Note: If the aim is to compress and then reproduce sound, we normalize the DCT, but do not normalize the IDCT. Hence, with the Inverse, if a coefficient stated a certain magnitude, then that one coefficient by itself is also expected to produce a ‘sine-wave’, with the corresponding amplitude. ( :1 )

I think that it is a kind of slip which people can make, to regard a Fourier Transform ‘as if it was a spectrum analyzer’, the ideal behavior of which, in response to an analog sine-wave of one frequency, was just to display one line, which represents a single non-zero data-point, in this case corresponding to a frequency coefficient. In particular because Fourier Transforms are often computed for finite sampling intervals, the latter can behave differently. And the DCT seems to display this the most strongly.

While it would be tempting to say, that a DFT might be better behaved, the fact is that when computers crunch complex numbers, they represent those as pairs of real numbers. So while there is a ‘real’ component that results from the cosine-multiplication, and an ‘imaginary’ component that results from the sine-multiplication, each of these components could leave a human viewer equally confused as a DCT might, because again, each of these is just an orthogonal component vector.

So even in the case of the DFT, each number is initially not yet an amplitude. We still need to square each of these, and to add them. Only then, depending on whether we take the square root or not, we are left with an amplitude, or a signal energy, finally.

When using a DFT, it can be easy to forget, that if we feed it a time-domain single-pulse, what it will yield in the frequency-domain, is actually a series of complex numbers, the absolutes of which do not change, but which do a rotation in the complex plane, when plotted out along the frequency-domain. And then, if all we could see was either their real or their imaginary component, we would see that the DFT also produces a fringing effect initially.

The fact that these numerical tools are not truly spectrographs, can make them unsuitable for direct use in Psychoacoustics, especially if they have not been adapted in some special way for that use.

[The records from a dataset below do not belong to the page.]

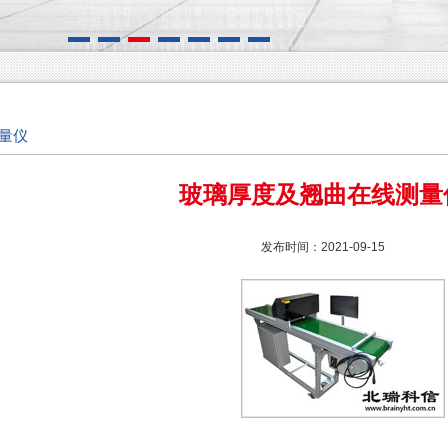
量仪
玻璃厚度及翘曲在线测量
发布时间：2021-09-15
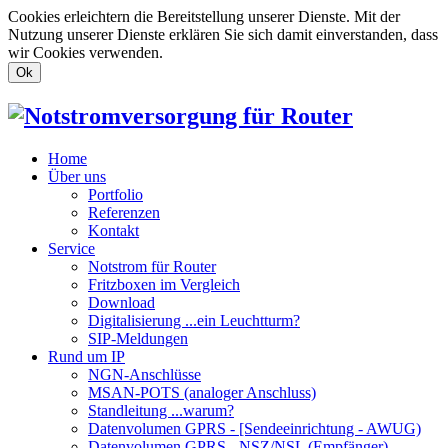
Cookies erleichtern die Bereitstellung unserer Dienste. Mit der
Nutzung unserer Dienste erklären Sie sich damit einverstanden, dass
wir Cookies verwenden.
Ok
Home
Über uns
Portfolio
Referenzen
Kontakt
Service
Notstrom für Router
Fritzboxen im Vergleich
Download
Digitalisierung ...ein Leuchtturm?
SIP-Meldungen
Rund um IP
NGN-Anschlüsse
MSAN-POTS (analoger Anschluss)
Standleitung ...warum?
Datenvolumen GPRS - [Sendeeinrichtung - AWUG)
Datenvolumen GPRS - NSZ/NSL (Empfänger)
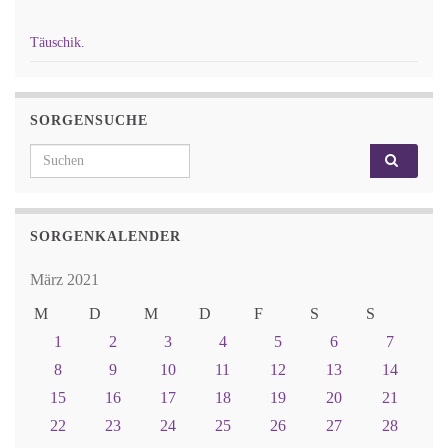
Täuschik.
SORGENSUCHE
Search for:
SORGENKALENDER
März 2021
M
D
M
D
F
S
S
1
2
3
4
5
6
7
8
9
10
11
12
13
14
15
16
17
18
19
20
21
22
23
24
25
26
27
28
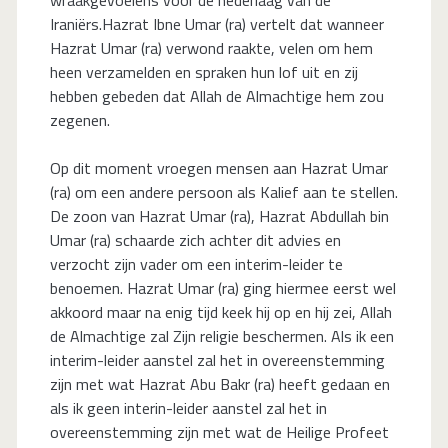
Iraniërs.Hazrat Ibne Umar (ra) vertelt dat wanneer
Hazrat Umar (ra) verwond raakte, velen om hem
heen verzamelden en spraken hun lof uit en zij
hebben gebeden dat Allah de Almachtige hem zou
zegenen.
Op dit moment vroegen mensen aan Hazrat Umar
(ra) om een andere persoon als Kalief aan te stellen.
De zoon van Hazrat Umar (ra), Hazrat Abdullah bin
Umar (ra) schaarde zich achter dit advies en
verzocht zijn vader om een interim-leider te
benoemen. Hazrat Umar (ra) ging hiermee eerst wel
akkoord maar na enig tijd keek hij op en hij zei, Allah
de Almachtige zal Zijn religie beschermen. Als ik een
interim-leider aanstel zal het in overeenstemming
zijn met wat Hazrat Abu Bakr (ra) heeft gedaan en
als ik geen interin-leider aanstel zal het in
overeenstemming zijn met wat de Heilige Profeet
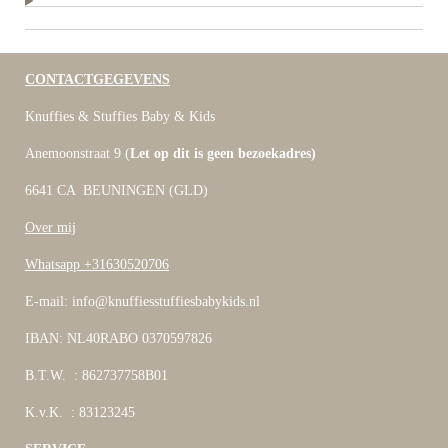
CONTACTGEGEVENS
Knuffies & Stuffies Baby & Kids
Anemoonstraat 9 (
Let op dit is geen bezoekadres)
6641 CA BEUNINGEN (GLD)
Over mij
Whatsapp +31630520706
E-mail: info@knuffiesstuffiesbabykids.nl
IBAN: NL40RABO 0370597826
B.T.W. : 862737758B01
K.v.K. : 83123245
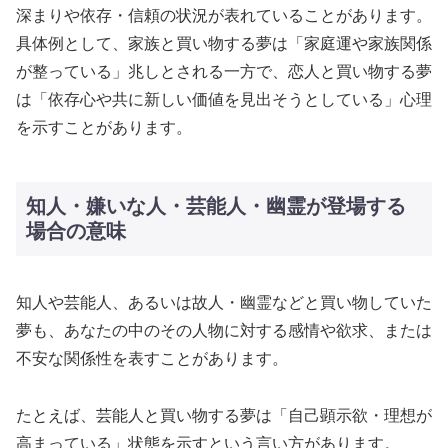
深まりや依存・信頼の状況が表れていることがあります。
具体例として、家族と買い物する夢は「家庭運や家族関係
が整っている」兆しとされる一方で、恋人と買い物する夢
は「依存心や共に新しい価値を見出そうとしている」心理
を示すことがあります。
知人・嫌いな人・芸能人・幽霊が登場する
場合の意味
知人や芸能人、あるいは故人・幽霊などと買い物していた
夢も、あなたの中のその人物に対する感情や欲求、または
不安な関係性を表すことがあります。
たとえば、芸能人と買い物する夢は「自己顕示欲・理想が
高まっている」状態を示すという言い方があります。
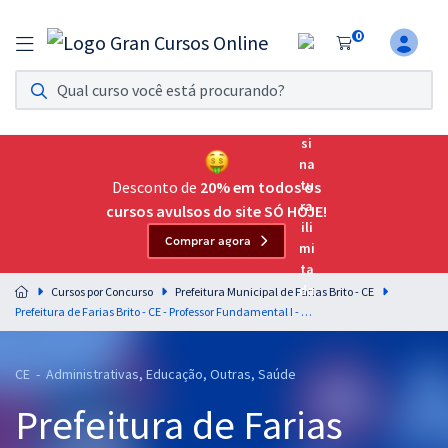
0
Assinatura Ilimitada 11
Acesso a todos os cursos. Teste grátis por 7 dias!
Assinatura OAB Até Passar
Acesso ilimitado a toda preparação para o Exame da
Desconto de
20% em todos os
Ordem, até você passar!
cursos avulsos do site SÓ HOJE!
Comprar agora
Residências Multiprofissionais
Preparação completa e intensiva para as principais
Cursos por Concurso
Prefeitura Municipal de Farias Brito - CE
residências em saúde do Brasil
Prefeitura de Farias Brito - CE - Professor Fundamental I - 1º ao 5º Ano
Concursos
CE - Administrativas, Educação, Outras, Saúde
Assinatura Ilimitada
Prefeitura de Farias
Cursos 20% OFF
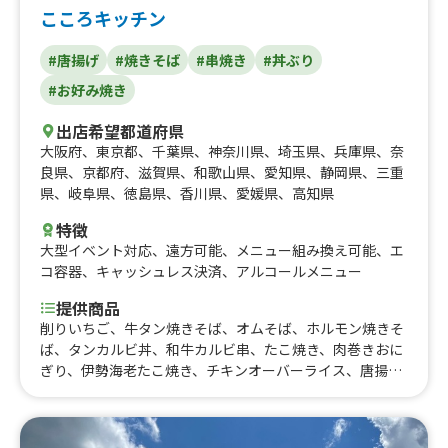
こころキッチン
#唐揚げ
#焼きそば
#串焼き
#丼ぶり
#お好み焼き
出店希望都道府県
大阪府
、
東京都
、
千葉県
、
神奈川県
、
埼玉県
、
兵庫県
、
奈
良県
、
京都府
、
滋賀県
、
和歌山県
、
愛知県
、
静岡県
、
三重
県
、
岐阜県
、
徳島県
、
香川県
、
愛媛県
、
高知県
特徴
大型イベント対応
、
遠方可能
、
メニュー組み換え可能
、
エ
コ容器
、
キャッシュレス決済
、
アルコールメニュー
提供商品
削りいちご、牛タン焼きそば、オムそば、ホルモン焼きそ
ば、タンカルビ丼、和牛カルビ串、たこ焼き、肉巻きおに
ぎり、伊勢海老たこ焼き、チキンオーバーライス、唐揚げ
丼、みかん販売、ほっこり焼き芋、国産牛ハラミ重、ハラ
ミ重、ふりふりポテト、ザンギ、サツマイモチップス、大
分中津唐揚げ、ロングポテト、北海道チーズボール、フラ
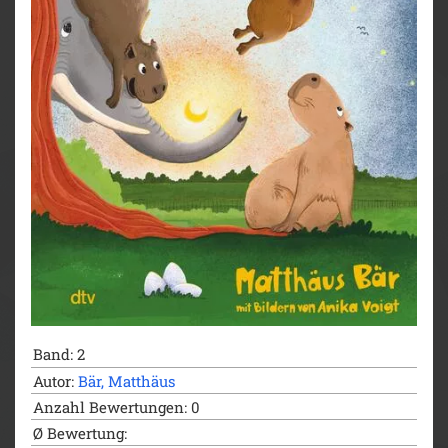
furchtbares Raubtier hat unter den Flamingos gewütet!
Mehrere Tiere sollen verschwunden sein. Wer würde
so etwas nur tun? Und wo stecken die
verschwundenen Vögel? Emmy, Raul und Tristan
machen sich auf die Suche ...
- Leseprobe mit dem ersten Kapitel aus Band 1 und 2
der Wasserschwein-Reihe
- Ungewöhnliche Protagonisten und beliebtes Zoo-
Setting
- Die nächtlichen Abenteuer der drei Wasserschweine
sind die perfekte Gute-Nacht-Lektüre
Zum kompletten ersten Buch finden Sie Quizfragen
auf antolin.de
Band: 2
Autor:
Bär, Matthäus
Anzahl Bewertungen: 0
Ø Bewertung:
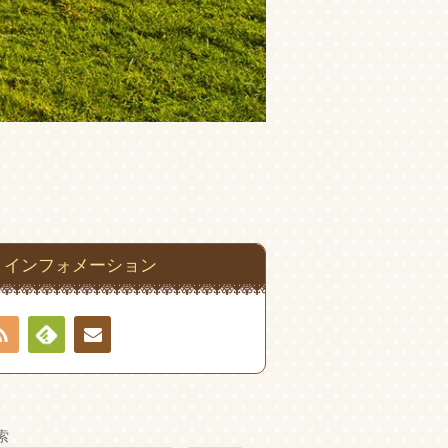
インフォメーション
RSS
Feedly
お問
い合
索
わせ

1: ) This latter observation also has a meaning, for when we want to entropy-encode a (compressed) sound file, and when the time-domain signal was white noise. If we can assume that each frame states 512 coefficients, and that the maximum amplitude of the simulated white noise is supposed to be +/- 32768, Then the amplitude of our ‘small numbers’, would really only need to reach 64, so that when they interfere constructively and destructively over an output interval, they will produce this effect.

Now, one known fact about musical sounds which are based on white noise is, that they are likely to be ‘colored’, meaning that the distribution of signal energy is usually not uniform over the entire audible spectrum. Hence, If we wanted just 1/8 of the audible spectrum to be able to produce a full signal strength, Then we would need for the entropy-encoded samples to reach 512. And, we might not expect the ‘small numbers’ to be able to reproduce white noise at full amplitude, since the length of the big numbers is ‘only’ 15 bits+ anyway. One entropy-encoded value might already have a length of ~3 bits. So it could also be acceptable, if as many as 1/6 of the coefficients were encoded as ‘big numbers’, so that again, the maximum amplitude of the ‘small numbers’ would not need to carry the sound all by itself…

And yet, some entropy-encoding tables with high amplitudes might be defined, just in case the user asks for the lowest-possible bit-rates.